Document section
──────────────────────────────

These properties make transactions easy. If I like my robe at the Ace Hotel, I can take it with me when I check out and the hotel will add the cost to my bill. How does that feeling factor into the design ROI?
There's been an evolutionary process of what businesses offer to their customers. At the start of consumerism, it was commodities and tangible products and services. And then it evolved to experiences where we're now paying to engage in things like travel and entertainment. 

That gives us a happy memory and provides people the chance to be their best selves. The way we apply that in a real way is something I'm keen to figure out. Good design is often invisible or intangible, and it could be difficult for a customer to say that that experience was transformational for them. Bad design is apparent, and the customer might not come back.

Longer-term you could measure good design on more loyalty, more super fans, and more engagement. What was the feeling that your user or customer walked away with at the end of the day? And are they going to come back to you?

 

Clockwise from top left: Lounge by the pool at the Taco Bell Hotel pop-up in Palm Springs; Rooms at the Taco Bell Hotel pop-up, complete with hot sauce-inspired throw pillows (images, Taco Bell/Taco Bell Hotel); Your dog is cooler than you are at the Shinola Hotel in downtown Detroit (image, Shinola Hotel).

 

So looking at the ROI question with effective design being about retention?
You don't write to the company after a great experience and say, “Hey, everything was super quick and seamless. But if it’s a terrible experience, the businesses are going to hear about it.

Why do you think that is?
When people are spending their time and money, they have certain expectations that it will be an amazing experience. For people who aren’t traveling all the time, they have a short window they’ve allocated where they want to have this great experience. If it doesn’t deliver, it’s upsetting. Most people in the U.S. only take two weeks of vacation per year, so it's really important they maximize the enjoyment they get out of it.

 
 

 

Conversation Starters

 

What is the point of the airline map?

That is a topic authors Maxwell Roberts and Mark Ovenden cover in their new pictorial history book, Airline Maps: A Century of Art and DesignAccording to the authors, airline maps were never intended for navigation. “They’re intended for empire-defining,” says Ovenden in an interview with City Lab. Early European airlines, who were notably state-subsidized, like KLM and the ancestor of British Airways, could use them to show the reach of their empires.  

Flip through the back of an in-flight magazine today, and you’ll see about a zillion lines cutting across the pages to show every route. At some point, the lines blur into one, and the chance to advertise future services to people currently using your services is completely missed. “They’re essentially unusable,” says Roberts. “And that’s the big irony with airline maps: Nobody’s ever used an airline map to plan a journey.”

 
 

What it’s like aboard the longest flight in the world

Australian-based Quantas Airlines is preparing to begin nonstop commercial service from New York to Sydney in 2020. Total time for the trip? 20 hours. During the trial phase, Quantas has been testing various methodologies in an effort to create a more pleasant passenger experience, and to try and mitigate the effects of “soul-crushing, body-buckling jet lag.” Bloomberg journalist Angus Whitley bravely withstood voluntary sleep deprivation, group stretching exercises and mood evaluation questionnaires so you don’t have to. Read it here.

 
 

Welcome to Oslo. Please make your way through our fantasy forest.

Traveling with kids: necessary, sometimes surprisingly pleasant; other times not so much. Never fear, the folks at Oslo’s Flytoget, a high-speed rail service that connects the Oslo airport to surrounding cities, have your back. At the Flytoget airport station, children are met with a make-believe forest tunnel; climbing through successfully means you get to ride the train for free. This is a fun example of the power of experience design to surprise and delight even the youngest of weary travelers – as well as their weary caretakers. The Flytoget from Oslo airport is already free for kids 16 and under, but shhh - we won’t tell if you won’t.

──────────────────────────────

Provided data
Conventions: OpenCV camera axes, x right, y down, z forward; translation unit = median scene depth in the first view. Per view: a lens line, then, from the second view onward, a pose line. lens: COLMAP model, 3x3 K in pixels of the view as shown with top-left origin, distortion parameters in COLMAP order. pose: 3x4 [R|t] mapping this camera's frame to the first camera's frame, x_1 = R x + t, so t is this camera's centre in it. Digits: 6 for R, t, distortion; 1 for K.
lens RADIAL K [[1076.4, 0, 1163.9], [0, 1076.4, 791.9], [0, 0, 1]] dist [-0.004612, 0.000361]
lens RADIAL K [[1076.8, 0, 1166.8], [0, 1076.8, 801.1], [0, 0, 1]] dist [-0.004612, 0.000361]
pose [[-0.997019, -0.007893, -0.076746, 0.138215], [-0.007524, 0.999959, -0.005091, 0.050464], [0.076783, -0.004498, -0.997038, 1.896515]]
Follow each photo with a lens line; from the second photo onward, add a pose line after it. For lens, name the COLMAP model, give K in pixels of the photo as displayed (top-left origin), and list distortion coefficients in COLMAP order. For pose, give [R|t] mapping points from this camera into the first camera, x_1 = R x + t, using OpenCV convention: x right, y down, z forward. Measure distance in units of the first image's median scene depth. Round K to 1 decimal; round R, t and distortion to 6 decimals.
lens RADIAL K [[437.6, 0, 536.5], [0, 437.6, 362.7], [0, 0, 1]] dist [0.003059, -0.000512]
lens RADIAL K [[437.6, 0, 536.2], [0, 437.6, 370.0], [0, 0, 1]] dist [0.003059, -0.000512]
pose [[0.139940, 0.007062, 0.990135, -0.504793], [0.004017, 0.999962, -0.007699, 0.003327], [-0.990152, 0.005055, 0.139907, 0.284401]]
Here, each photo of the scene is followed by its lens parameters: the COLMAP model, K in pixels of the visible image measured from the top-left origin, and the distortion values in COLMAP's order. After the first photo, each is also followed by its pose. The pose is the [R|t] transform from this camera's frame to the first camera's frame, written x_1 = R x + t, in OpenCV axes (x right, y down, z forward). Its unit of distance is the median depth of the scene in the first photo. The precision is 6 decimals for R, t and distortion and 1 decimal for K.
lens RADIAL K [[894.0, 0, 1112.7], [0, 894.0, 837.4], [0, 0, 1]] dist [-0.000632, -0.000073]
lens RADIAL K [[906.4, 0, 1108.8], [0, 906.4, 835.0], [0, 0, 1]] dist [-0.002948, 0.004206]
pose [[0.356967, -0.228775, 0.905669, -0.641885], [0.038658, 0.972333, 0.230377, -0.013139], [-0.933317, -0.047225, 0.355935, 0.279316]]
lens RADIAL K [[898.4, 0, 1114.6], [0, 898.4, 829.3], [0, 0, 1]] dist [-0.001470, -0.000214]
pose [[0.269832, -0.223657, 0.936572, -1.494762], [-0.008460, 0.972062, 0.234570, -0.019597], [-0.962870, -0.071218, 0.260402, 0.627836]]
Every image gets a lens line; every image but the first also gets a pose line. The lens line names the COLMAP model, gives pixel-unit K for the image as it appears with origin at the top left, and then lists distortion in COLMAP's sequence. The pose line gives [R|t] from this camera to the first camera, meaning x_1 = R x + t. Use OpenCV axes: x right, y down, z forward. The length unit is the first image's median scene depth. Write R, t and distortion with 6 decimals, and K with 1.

──────────────────────────────

Questions to answer
**1.** Answer these from the article on travel and design:
(a) How many weeks of vacation do most people in the U.S. take per year?
(b) What is the total time of the nonstop trip from New York to Sydney?
(c) What do children get for climbing through the forest tunnel at the Flytoget airport station?
**2.** Write out everything in the article on travel and design from "So looking at" down to "hear about it.", word for word.
You won't need the records for any of this.

Answers to the exercises
**1.**
(a) Two weeks.
(b) 20 hours.
(c) They get to ride the train for free.

**2.**
So looking at the ROI question with effective design being about retention?
You don't write to the company after a great experience and say, “Hey, everything was super quick and seamless. But if it’s a terrible experience, the businesses are going to hear about it.